Ну а в академии тянулись «трудовые будни» и «подвиги». Художники даже диссертации защищали. Я не оговорился. В ту пору среди представителей «творческих дисциплин» было принято защищать диссертации по картинам или скульптурам. Художник (обычно после аспирантуры) писал картину или лепил статую, сочинял «реферат» (рефераты писались обычно женами художников, которые, как правило, учились на нашем ФТИИ). Произведение устанавливали в зале заседаний, его обсуждали, выступали оппоненты, потом присуждалась ученая степень. Руководители академии — Александр Михайлович Герасимов, Матвей Генрихович Манизер и другие — изредка появлялись на наших заседаниях, принося с собой сытую и многозначительную уверенность московских начальников — классических пассажиров «Красной стрелы».
Герасимов — президент Академии художеств — выступал с обычными заклинаниями касательно соцреализма, хотя речь его порой была занимательна и даже не лишена остроумия. Про него рассказывали, что как-то, когда ему почтительно заметили: «Александр Михайлович, у вас ширинка расстегнута», он ответил: «Да ладно, там, где покойник, всегда окна открывают».
Во мне же, после созерцания высокого академического начальства, проснулось некоторое свободомыслие. Надо еще раз напомнить: я был юношей робким, и уж если начал фрондировать, значит подсознательно понимал, что можно особенно не бояться. Даже стал писать для себя вариант флоберовского «Лексикона прописных истин». После встречи с Герасимовым: «Президент. Ненавидеть, встречать аплодисментами».
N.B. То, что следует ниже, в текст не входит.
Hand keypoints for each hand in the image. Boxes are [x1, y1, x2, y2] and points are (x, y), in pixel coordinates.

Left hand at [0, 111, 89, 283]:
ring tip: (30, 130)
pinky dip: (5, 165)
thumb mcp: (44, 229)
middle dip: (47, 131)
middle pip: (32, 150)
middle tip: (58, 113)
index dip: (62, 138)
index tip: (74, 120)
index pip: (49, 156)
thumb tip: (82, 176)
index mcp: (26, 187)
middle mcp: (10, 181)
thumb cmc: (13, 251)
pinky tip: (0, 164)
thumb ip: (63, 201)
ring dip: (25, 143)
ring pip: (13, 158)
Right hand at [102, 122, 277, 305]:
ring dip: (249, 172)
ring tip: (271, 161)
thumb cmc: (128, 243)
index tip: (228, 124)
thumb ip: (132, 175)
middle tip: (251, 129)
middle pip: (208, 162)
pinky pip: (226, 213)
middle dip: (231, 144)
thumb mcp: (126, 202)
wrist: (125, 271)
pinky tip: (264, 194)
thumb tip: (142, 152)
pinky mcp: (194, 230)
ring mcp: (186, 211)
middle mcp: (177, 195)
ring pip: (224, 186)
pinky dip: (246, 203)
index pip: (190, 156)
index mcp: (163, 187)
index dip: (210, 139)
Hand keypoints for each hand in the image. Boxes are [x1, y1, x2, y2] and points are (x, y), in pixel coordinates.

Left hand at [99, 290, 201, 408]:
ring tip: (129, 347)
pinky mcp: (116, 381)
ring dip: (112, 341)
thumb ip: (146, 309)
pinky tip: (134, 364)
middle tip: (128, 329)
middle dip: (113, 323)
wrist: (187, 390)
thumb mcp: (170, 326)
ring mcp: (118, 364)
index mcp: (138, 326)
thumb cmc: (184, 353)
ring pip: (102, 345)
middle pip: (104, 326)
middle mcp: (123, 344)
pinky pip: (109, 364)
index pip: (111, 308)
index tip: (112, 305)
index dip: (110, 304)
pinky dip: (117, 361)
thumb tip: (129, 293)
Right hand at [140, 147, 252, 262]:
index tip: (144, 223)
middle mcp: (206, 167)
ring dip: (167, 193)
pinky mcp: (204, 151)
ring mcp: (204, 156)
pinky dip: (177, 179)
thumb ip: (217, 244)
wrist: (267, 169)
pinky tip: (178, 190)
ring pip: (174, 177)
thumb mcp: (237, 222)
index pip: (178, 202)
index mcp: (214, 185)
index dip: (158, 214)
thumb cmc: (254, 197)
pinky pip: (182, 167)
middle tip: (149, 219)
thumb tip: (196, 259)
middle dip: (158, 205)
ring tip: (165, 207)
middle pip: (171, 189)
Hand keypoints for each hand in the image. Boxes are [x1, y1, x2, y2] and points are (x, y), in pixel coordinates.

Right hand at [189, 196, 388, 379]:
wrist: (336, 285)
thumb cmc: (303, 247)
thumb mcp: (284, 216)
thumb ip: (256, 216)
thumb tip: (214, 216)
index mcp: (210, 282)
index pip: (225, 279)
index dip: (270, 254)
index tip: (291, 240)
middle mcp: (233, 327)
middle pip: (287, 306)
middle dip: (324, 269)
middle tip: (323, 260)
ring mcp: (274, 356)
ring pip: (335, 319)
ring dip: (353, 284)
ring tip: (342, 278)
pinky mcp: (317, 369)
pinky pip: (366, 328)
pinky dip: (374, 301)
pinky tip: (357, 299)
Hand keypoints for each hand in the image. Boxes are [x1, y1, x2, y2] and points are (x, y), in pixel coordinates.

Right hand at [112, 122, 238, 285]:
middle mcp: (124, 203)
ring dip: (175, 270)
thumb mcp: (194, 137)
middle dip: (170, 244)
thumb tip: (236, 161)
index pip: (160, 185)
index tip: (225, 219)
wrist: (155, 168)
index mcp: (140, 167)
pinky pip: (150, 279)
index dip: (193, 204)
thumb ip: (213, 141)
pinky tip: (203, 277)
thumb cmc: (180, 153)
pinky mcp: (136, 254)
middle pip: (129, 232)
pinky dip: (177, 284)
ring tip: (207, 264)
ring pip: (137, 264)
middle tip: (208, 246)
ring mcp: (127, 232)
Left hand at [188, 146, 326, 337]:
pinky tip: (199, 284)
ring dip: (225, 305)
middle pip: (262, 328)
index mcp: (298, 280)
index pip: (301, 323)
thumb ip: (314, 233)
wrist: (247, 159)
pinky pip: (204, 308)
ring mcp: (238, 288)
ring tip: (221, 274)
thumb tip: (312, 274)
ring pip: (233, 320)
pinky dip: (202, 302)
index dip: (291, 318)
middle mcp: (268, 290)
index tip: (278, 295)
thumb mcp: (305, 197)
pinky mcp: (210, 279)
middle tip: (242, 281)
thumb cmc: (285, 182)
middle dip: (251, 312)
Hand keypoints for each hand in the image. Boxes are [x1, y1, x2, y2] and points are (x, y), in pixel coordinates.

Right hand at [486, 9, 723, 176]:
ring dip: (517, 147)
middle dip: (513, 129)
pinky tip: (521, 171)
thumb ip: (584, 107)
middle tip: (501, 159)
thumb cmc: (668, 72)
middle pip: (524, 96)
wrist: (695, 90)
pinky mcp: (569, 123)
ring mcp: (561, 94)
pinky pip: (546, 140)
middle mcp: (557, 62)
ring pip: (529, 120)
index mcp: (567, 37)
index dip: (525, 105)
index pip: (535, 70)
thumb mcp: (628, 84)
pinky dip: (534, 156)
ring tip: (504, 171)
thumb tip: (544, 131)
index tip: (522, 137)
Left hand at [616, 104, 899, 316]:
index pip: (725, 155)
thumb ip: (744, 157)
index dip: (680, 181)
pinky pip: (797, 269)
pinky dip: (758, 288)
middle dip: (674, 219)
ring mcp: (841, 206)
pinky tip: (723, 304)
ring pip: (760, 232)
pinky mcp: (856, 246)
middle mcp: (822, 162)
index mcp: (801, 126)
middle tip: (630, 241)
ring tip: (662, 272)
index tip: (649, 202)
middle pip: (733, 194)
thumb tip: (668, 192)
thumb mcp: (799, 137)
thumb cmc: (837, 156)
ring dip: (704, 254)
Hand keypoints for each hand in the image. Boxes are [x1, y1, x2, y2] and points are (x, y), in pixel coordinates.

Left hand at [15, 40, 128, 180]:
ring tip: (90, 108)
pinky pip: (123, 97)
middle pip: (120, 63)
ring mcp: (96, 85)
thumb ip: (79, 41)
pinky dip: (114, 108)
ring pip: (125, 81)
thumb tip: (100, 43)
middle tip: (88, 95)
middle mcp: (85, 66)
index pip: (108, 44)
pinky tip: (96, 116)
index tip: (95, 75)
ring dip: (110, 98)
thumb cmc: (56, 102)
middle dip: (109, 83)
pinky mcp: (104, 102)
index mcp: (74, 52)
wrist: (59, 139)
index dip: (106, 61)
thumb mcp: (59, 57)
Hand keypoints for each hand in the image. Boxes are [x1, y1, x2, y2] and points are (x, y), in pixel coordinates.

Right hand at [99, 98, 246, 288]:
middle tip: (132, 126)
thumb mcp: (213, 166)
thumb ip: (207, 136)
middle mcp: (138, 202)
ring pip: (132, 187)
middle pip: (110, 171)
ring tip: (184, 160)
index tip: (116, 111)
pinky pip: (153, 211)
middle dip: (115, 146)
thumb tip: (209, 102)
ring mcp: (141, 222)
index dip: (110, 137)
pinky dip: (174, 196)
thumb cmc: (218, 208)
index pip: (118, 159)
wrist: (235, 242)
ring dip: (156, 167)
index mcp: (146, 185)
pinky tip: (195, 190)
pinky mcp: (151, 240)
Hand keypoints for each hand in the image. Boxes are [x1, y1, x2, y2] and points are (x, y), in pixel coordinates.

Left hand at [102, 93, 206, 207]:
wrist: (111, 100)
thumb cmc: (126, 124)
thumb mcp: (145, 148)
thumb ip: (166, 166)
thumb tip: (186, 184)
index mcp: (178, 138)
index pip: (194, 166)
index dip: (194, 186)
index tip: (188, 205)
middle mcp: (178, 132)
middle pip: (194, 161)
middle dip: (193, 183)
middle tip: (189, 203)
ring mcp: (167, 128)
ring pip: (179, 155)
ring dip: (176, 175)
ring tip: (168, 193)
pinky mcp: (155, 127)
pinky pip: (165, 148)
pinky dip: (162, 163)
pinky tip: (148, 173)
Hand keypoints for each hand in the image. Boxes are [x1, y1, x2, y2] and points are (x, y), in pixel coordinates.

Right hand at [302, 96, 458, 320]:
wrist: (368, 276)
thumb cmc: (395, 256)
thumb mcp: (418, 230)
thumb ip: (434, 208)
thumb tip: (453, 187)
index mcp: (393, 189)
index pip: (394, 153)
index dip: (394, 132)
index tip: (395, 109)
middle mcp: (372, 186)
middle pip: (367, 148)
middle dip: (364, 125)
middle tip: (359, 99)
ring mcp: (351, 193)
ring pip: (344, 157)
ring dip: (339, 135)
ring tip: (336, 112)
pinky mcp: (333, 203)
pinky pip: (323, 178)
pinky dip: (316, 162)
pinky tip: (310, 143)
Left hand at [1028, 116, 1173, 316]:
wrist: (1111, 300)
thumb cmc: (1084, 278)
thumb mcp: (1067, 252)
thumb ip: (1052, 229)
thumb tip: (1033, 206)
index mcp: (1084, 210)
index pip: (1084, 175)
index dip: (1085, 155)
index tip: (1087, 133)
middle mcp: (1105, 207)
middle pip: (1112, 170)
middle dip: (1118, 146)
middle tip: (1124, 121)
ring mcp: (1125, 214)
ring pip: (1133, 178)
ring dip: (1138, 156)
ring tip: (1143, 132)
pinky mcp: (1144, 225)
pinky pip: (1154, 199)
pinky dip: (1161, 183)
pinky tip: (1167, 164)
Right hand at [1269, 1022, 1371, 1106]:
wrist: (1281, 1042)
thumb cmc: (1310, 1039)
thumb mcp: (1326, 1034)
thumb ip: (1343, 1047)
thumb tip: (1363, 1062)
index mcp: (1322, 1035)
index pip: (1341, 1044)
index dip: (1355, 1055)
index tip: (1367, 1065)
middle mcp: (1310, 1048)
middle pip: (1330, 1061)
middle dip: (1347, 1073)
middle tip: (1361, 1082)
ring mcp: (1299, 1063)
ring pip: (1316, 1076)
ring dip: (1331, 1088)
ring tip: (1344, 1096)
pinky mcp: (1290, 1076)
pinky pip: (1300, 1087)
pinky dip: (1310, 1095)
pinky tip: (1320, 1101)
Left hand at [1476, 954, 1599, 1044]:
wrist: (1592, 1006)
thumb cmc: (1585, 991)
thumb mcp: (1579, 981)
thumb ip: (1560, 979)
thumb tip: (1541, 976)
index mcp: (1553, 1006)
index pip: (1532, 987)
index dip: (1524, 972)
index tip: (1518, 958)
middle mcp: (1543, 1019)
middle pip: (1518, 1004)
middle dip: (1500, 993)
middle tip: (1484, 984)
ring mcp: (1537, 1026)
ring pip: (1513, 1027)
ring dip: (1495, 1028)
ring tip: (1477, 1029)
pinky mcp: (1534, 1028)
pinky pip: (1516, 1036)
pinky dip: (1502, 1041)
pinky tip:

Наивное фрондирование не довело меня до добра. Потеряв представление о реальности, а заодно и о приличии, я, увлекшись сатирическим пафосом, написал в стенгазету разухабистые стихи о девице по имени Аида, носившей слишком легкомысленную юбку:
Судьба, впрочем, наказала меня не за официозное ханжество, неведомо почему вдруг во мне взыгравшее, и не за лютое дурновкусие, а за «смелость», которой я вовсе не отличался. Стишки были сочтены «вольнодумными», и из райкома комсомола пришел гэбистского вида господин с тусклыми глазами. Он провел со мной беседу, напоминавшую вялый допрос. Я верноподданно и смертельно трусил, был липким от страха, но, кажется, держался относительно пристойно. Меня отпустили с миром, и больше я в стенгазету не писал.
Очень робко начинали открываться непривычные выставки. В фойе кинотеатра «Художественный» устроили выставку Льва Богомольца, дерзкого по тем временам живописца, — огромные, яркие, слегка декадентские, даже формалистические отчасти цветы — этакие усталые и томные маки. Народ, что называется, ломился — тихая провинциальная сенсация.
Политика политикой, а мы сдавали экзамены и, надо сказать, очень старались. Сидели не только в библиотеке, но и в Румянцевском садике, и у сфинксов. Что и говорить, жил я первую половину жизни в ужасных квартирах, зато до Невы было два шага, до академии и того меньше, и все величие города соседствовало с крохотным затхлым миром нашей убогой комнаты.
Старались мы потому, что стипендию платили мизерную, богатых детей среди нас не водилось, и единственной надеждой оставалась стипендия повышенная. Существовала еще и Сталинская стипендия (раза в четыре больше обычной), однако ее давали не просто за пятерки, но прежде всего за то, что называлось «активной общественной работой». Для этого нужны были особые старания и особый талант. А так — все хотели всё сдать на отлично, и обычно это удавалось. Я тоже сдавал на отлично, но при этом смертельно трусил, рвался отвечать сразу, едва взяв билет (от страха), чем вызывал ненависть своих соучеников, любивших долго придумывать тексты ответов и подробно писать их на бумажках.
У нас с мамой установился суеверно соблюдавшийся обычай — накануне каждого экзамена обязательно ходить в кино. Выбор не всегда был велик, порой смотрели и заведомое барахло. А потом возвращались не спеша, чаще всего кругом, через любимую нами Петроградскую, ехали на шестом троллейбусе через Тучков мост на Васильевский. Стоял июль, элегическая и почему-то торжественная пора гаснущих белых ночей, слабо, но отчетливо пахнувших расцветающими флоксами, — их много тогда было в Ленинграде. Дома я пил крепкий кофе и еще раз «повторял материал».
Первое мое студенческое лето стало временем стремительного, судорожного и неравномерного взросления. Была практика — почему-то мы делали обмеры надгробий в Александро-Невской лавре, и я занимался этим с удовольствием, поскольку увлекался тогда архитектурой и еще не потерял вкуса к рисованию.